Altmeister Botticelli und Lady Gaga

Ein weiteres Projekt aus der von einem breiten Publikum geschätzten Vorzeigekategorie der LOTTO-Stiftung Berlin ist die Ausstellung „The Botticelli Renaissance“ in der Gemäldegalerie der Staatlichen Museen zu Berlin. Diese begeistert ganz sicher nicht nur die Fans der Renaissance. Die Ausstellung inszeniert den großen Meister dieser Kunstepoche in einer multimedialen Architektur. 40 Originale des Künstlers stehen mehr als 100 Hauptwerken aus der europäischen und nordamerikanischen Kunstgeschichte des 19. bis 21. Jahrhunderts gegenüber. Botticelli hat wie kaum ein zweiter Altmeister die Kunst der Moderne und der Gegenwart nachhaltig inspiriert. Wie wurde der Renaissancemaler zur Pop-Ikone?
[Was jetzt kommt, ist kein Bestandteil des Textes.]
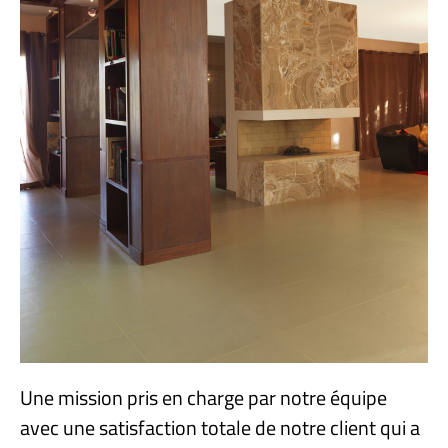
Une mission pris en charge par notre équipe
avec une satisfaction totale de notre client qui a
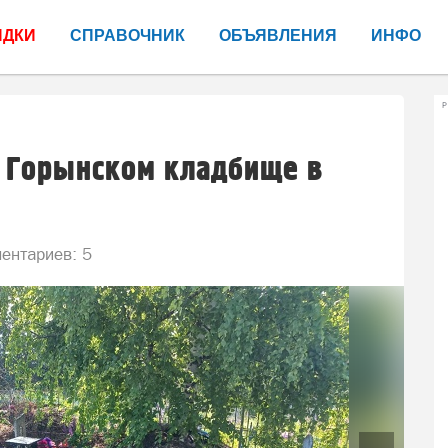
ИДКИ
СПРАВОЧНИК
ОБЪЯВЛЕНИЯ
ИНФО
Р
а Горынском кладбище в
ентариев: 5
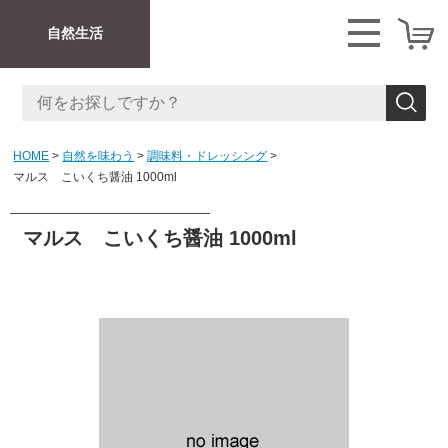
自然生活
HOME
自然を味わう
調味料・ドレッシング
マルス こいくち醤油 1000ml
マルス こいくち醤油 1000ml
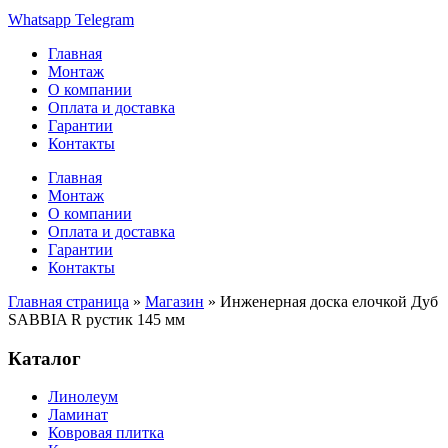
Whatsapp
Telegram
Главная
Монтаж
О компании
Оплата и доставка
Гарантии
Контакты
Главная
Монтаж
О компании
Оплата и доставка
Гарантии
Контакты
Главная страница
»
Магазин
»
Инженерная доска елочкой Дуб
SABBIA R рустик 145 мм
Каталог
Линолеум
Ламинат
Ковровая плитка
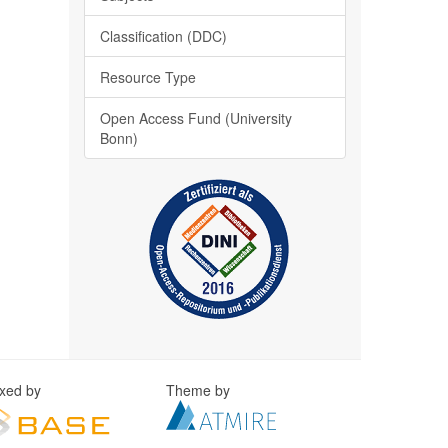
Classification (DDC)
Resource Type
Open Access Fund (University
Bonn)
exed by
Theme by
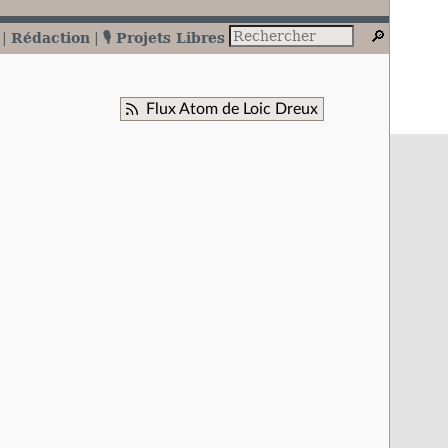
Rédaction
🎙️ Projets Libres
Flux Atom de Loic Dreux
Was fasziniert Künstler wie Andy Warhol oder Lady Gaga an seiner berühmten Venus? Diesen Fragen spürt das Konzept der Ausstellung nach, wenn es den florentinischen Maler als modernen „Meister der Marke“ präsentiert. Für Kinder und Jugendliche wurde ein begleitendes Veranstaltungsprogramm entwickelt. Für dieses Ausstellungsprojekt erhielt die Stiftung Preußischer Kulturbesitz einen Zuschuss von 500.000 Euro.

Vasco da Gama erobert die Deutsche Oper

Auch mit Giacomo Meyerbeer wird ein „Altmeister“, nämlich ein Meister der Ausstattungsoper, der Grand Opéra, wieder in das Bewusstsein der Berliner gerückt. Mitte des 19. Jahrhunderts war er einer der populärsten Opernkomponisten, der triumphale Erfolge in Paris feierte. Was jedoch heute kaum noch jemand weiß, denn seine Werke sind nach dem Zweiten Weltkrieg weitestgehend aus dem Standardrepertoire verschwunden. Die Deutsche Oper Berlin hat das Werk Meyerbeers mit einem Premieren-Zyklus zurückgeholt, der mit der Neuinszenierung von „Vasco da Gama“, seinem Opus Ultimum, eröffnet wird. Der jüdische Komponist, der es meisterhaft verstand, private Dramen mit konkreten historischen Ereignissen zu verknüpfen, setzte mit dieser Oper dem portugiesischen Eroberer ein musikalisches Denkmal. Die LOTTO-Stiftung hat für die Produktion 800.000 Euro bereitgestellt. Zugunsten dieser für die Stadt prestigeträchtigen Projekte hat der unabhängige Stiftungsrat der LOTTO-Stiftung Berlin entschieden. Unter der Leitung des Regierenden Bürgermeisters Michael Müller berät er mit den Senatoren Dilek Kolat und Mario Czaja sowie den Fraktionsvorsitzenden Ramona Pop, Raed Saleh und Florian Graf über Anträge und Verteilung der LOTTOMittel.